Bitcoin, Ethereum, and other standard blockchain based currencies are finite and have a lifespan; they are created through mining, which is a nice term for stating that a member of the blockchain “public ledger” will use his/her PC (or special mining CPU) for authorizing “hashing” transactions. A transaction on a blockchain has to be authorized, and this is performed by a miner. The miner gets paid for every transaction they authorize in an increment of bitcoin, and that is when the bitcoin is born.

Ripple is not “born” or created by miners. It was created by Ripple company, who minted 100 billion company coins, or what I term casino chips. These house chips called “Ripple” were released on the market as a lending asset for the company to raise funds in what is termed an ICO. ICO’s are when companies like Ripple that develop a blockchain based technology, offer to investors instead of stocks or other regulated investment assets. However, this is not a loan either, since there is no lending mechanism that forces “Ripple” to buy back the coin at its original loan value.

Ripple’s scam is that most people regard the coin as a cryptocurrency, but in fact, it is no such thing, it is merely another version of a casino chip, and it has made Ripple executive immediate billionaires. What is disconcerting being the fact that most software development companies need to work hard to develop a product, market and sell it, and hope that they become successfully accepted by clients and the market, before some giant comes along and buys them out or before their value is created due to the size and projected profitability of their technology.

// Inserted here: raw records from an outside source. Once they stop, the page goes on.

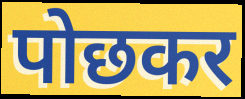
पोछकर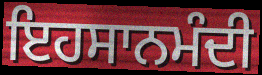
ਇਹਸਾਨਮੰਦੀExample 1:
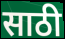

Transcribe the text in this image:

साठी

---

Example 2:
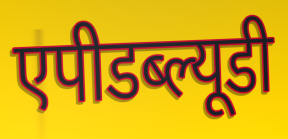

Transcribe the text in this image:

एपीडब्ल्यूडी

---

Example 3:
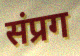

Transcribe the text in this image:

संप्रग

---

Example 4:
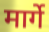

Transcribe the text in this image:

मार्गे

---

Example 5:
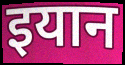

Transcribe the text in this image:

इयान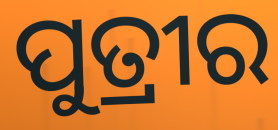
ପୁତ୍ରୀର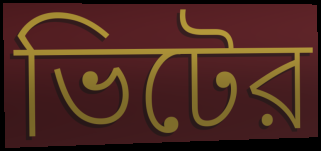
ভিটেরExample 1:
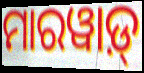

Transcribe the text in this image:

ମାରୱାଡ଼୍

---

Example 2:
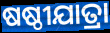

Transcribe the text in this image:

ଷଷ୍ଠୀଯାତ୍ରା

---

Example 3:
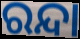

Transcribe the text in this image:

ରନ୍ଦା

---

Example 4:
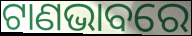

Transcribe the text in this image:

ଟାଣଭାବରେ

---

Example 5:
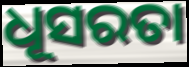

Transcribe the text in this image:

ଧୂସରତା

Ripple’s “sell” is that they are a blockchain company that provides platforms for banks and financial institutions, what they didn’t say is that their coin is not blockchain action based, it’s just a bit of free-standing code that resembles a real cryptocurrency code. In other words, it might look like gold, feel like gold but it isn’t real gold, its fool’s gold.
What adds insult to injury is the fact that Ripple released only 38 billion coins which means it still owns and controls 62 billion coins. In other words, it can saturate the market with more coins, cashing in on the fake cryptocurrency and laughing as they “steal” money for a product that has yet to prove its efficiency and profitability. Basically, Ripple is printing its own money, and people are buying it with hard cash, and this gives Ripple’s owners value. Imagine if Twitter decided to create a Tweetcoin using these same principles, since Twitter is a profitable company it would be highly tradeable, but offer no security to its investors. This is a great way to circumvent all regulated means of capital investment.

The Bottom line: Ripple is not a cryptocurrency, it is a Ripple’s way to get cash out of investors and speculators without having actually to owe a debt. In other words, buying Ripple is not buying a loan or company stock, it is buying a “casino chip” and gambling with it online by trading it on binary platforms. Hoarding it will be self-defeating since the probability of deflation is high due to the large stock of Ripple coin readily available for distribution by the company.

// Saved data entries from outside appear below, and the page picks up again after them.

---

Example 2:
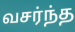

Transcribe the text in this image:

வசர்ந்த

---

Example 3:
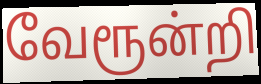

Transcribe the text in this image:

வேரூன்றி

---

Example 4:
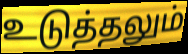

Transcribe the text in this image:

உடுத்தலும்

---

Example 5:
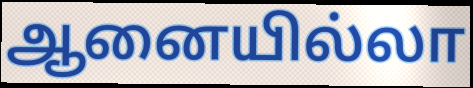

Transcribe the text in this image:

ஆனையில்லா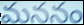
మననం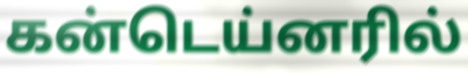
கன்டெய்னரில்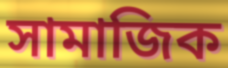
সামাজিকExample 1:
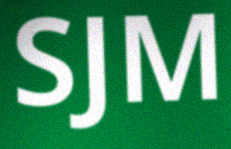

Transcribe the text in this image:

SJM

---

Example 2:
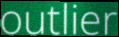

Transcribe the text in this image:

outlier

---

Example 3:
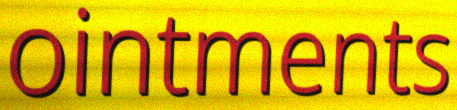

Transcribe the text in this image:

ointments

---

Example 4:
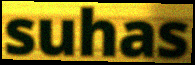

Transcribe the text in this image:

suhas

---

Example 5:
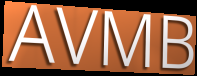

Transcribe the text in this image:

AVMB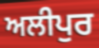
ਅਲੀਪੁਰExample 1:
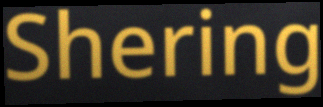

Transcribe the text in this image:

Shering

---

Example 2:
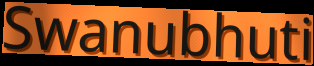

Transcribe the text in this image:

Swanubhuti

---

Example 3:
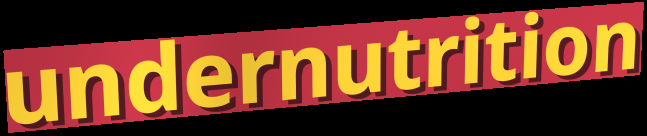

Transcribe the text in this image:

undernutrition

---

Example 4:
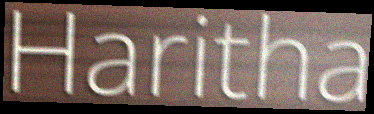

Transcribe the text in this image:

Haritha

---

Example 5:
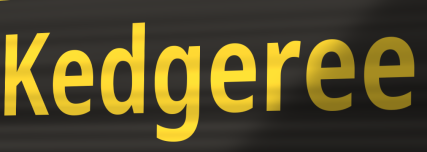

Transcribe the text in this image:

Kedgeree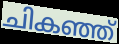
ചികഞ്ഞ്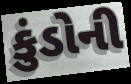
કુંડોની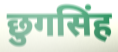
छुगसिंहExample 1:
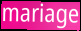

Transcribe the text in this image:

mariage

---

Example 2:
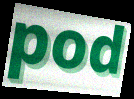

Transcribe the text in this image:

pod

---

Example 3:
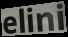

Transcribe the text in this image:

elini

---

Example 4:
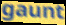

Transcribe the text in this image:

gaunt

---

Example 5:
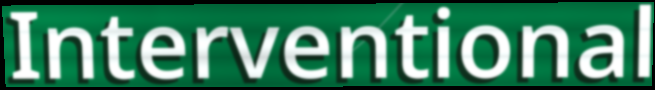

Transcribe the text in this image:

Interventional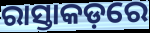
ରାସ୍ତାକଡ଼ରେ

Personal Take: The cryptocurrency market is where companies create a private coin, hope speculators are daft enough to buy in, and then wait for the coin to be traded against other cryptocurrencies on Binary and CCEX (FOREX for Cryptocurrencies) exchanges. Over time, and since the currency is finite, the demand should outgrow the supply leading to an increase in coin value. Basically, it’s a virtual game that is succeeding, just as the 1990’s internet technology bubble succeeded in raising exorbitant amounts of money for software companies that promised the next “Google” like results before the bubble burst when investors realized that the internet is not about immediate profit.

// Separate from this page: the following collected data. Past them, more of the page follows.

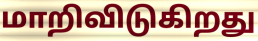
மாறிவிடுகிறது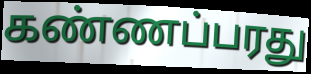
கண்ணப்பரது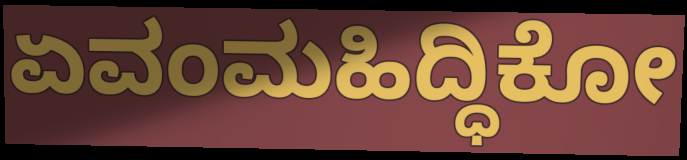
ಏವಂಮಹಿದ್ಧಿಕೋ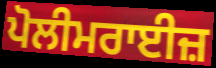
ਪੋਲੀਮਰਾਈਜ਼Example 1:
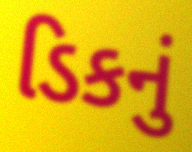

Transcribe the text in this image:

ડિકનું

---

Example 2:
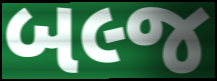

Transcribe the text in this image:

બલ્જ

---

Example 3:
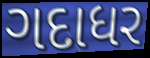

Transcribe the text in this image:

ગદાધર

The bubble in cryptocurrency will only burst when people stop buying into it, which won’t happen for a while since everyone likes to fantasize about becoming a billionaire and that can only happen when you invest in a coin at $0.0001 and sell it three years later at a value of $1.20 or maybe at $16,000. With over 6 billion possible investors, and only a few thousand companies providing cryptocurrencies, I personally believe that companies like Ripple will start to appear in the thousands, offering fake coins that are not blockchain reliant, so long as they can be traded on an exchange, they will have value. The answer to success has always been in marketing, and cryptocurrency markets exceptionally well.